▶ DOCUMENT PASSAGE
####################

1889
PORTRAIT AND BIOGRAPHICAL ALBUM OF
MORGAN AND SCOTT COUNTIES, ILLINOIS.
Chicago, Chapman Brothers
Morgan County IL
(reprinted by the Jacksonville Area Genealogical and Historical Society, 1984)




THOMAS NAYLOR fully exemplifies what can be achieved by a constant and intelligent adherence to any business. His early training was of that kind that leaves an indelible imprint of the industry, intelligence and integrity of the parents. While he was denied the privilege of an education that would serve him to gain a livelihood, he was not discouraged, but pushed steadily forward, and by his own efforts has made a place for himself on the list of those who have gained a success unaided by rank in society, or political preference. Of such men as he, is a great State constructed, and a nation made strong. All honor is due to the pioneers of this grand country for training their children in a manner so that when they take their place on the stage of action their parts may be well played.

####################

▶ EXERCISE DATA

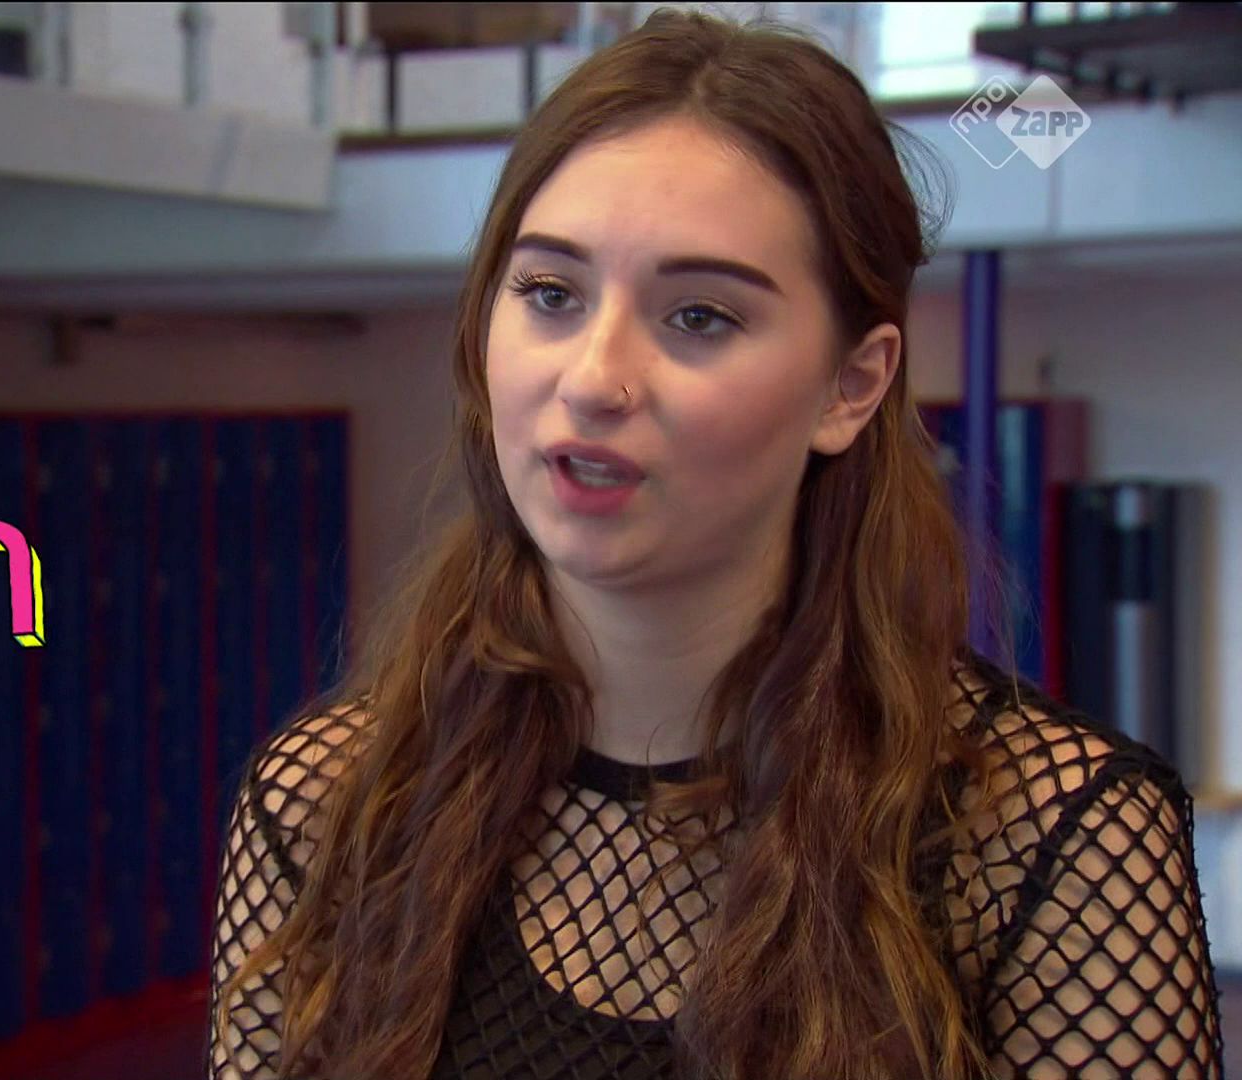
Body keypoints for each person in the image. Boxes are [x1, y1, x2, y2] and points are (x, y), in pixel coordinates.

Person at [207, 8, 1224, 1080]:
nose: (594, 379)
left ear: (851, 387)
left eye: (699, 317)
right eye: (550, 294)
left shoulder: (1051, 842)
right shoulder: (327, 801)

####################

▶ WORK ORDER
Write out the Thomas Naylor sketch word for word, everything from "THOMAS NAYLOR fully" down to "be well played.". Work only from the Thomas Naylor sketch, not from the entries.

▶ THE COMPLETED TASK
THOMAS NAYLOR fully exemplifies what can be achieved by a constant and intelligent adherence to any business. His early training was of that kind that leaves an indelible imprint of the industry, intelligence and integrity of the parents. While he was denied the privilege of an education that would serve him to gain a livelihood, he was not discouraged, but pushed steadily forward, and by his own efforts has made a place for himself on the list of those who have gained a success unaided by rank in society, or political preference. Of such men as he, is a great State constructed, and a nation made strong. All honor is due to the pioneers of this grand country for training their children in a manner so that when they take their place on the stage of action their parts may be well played.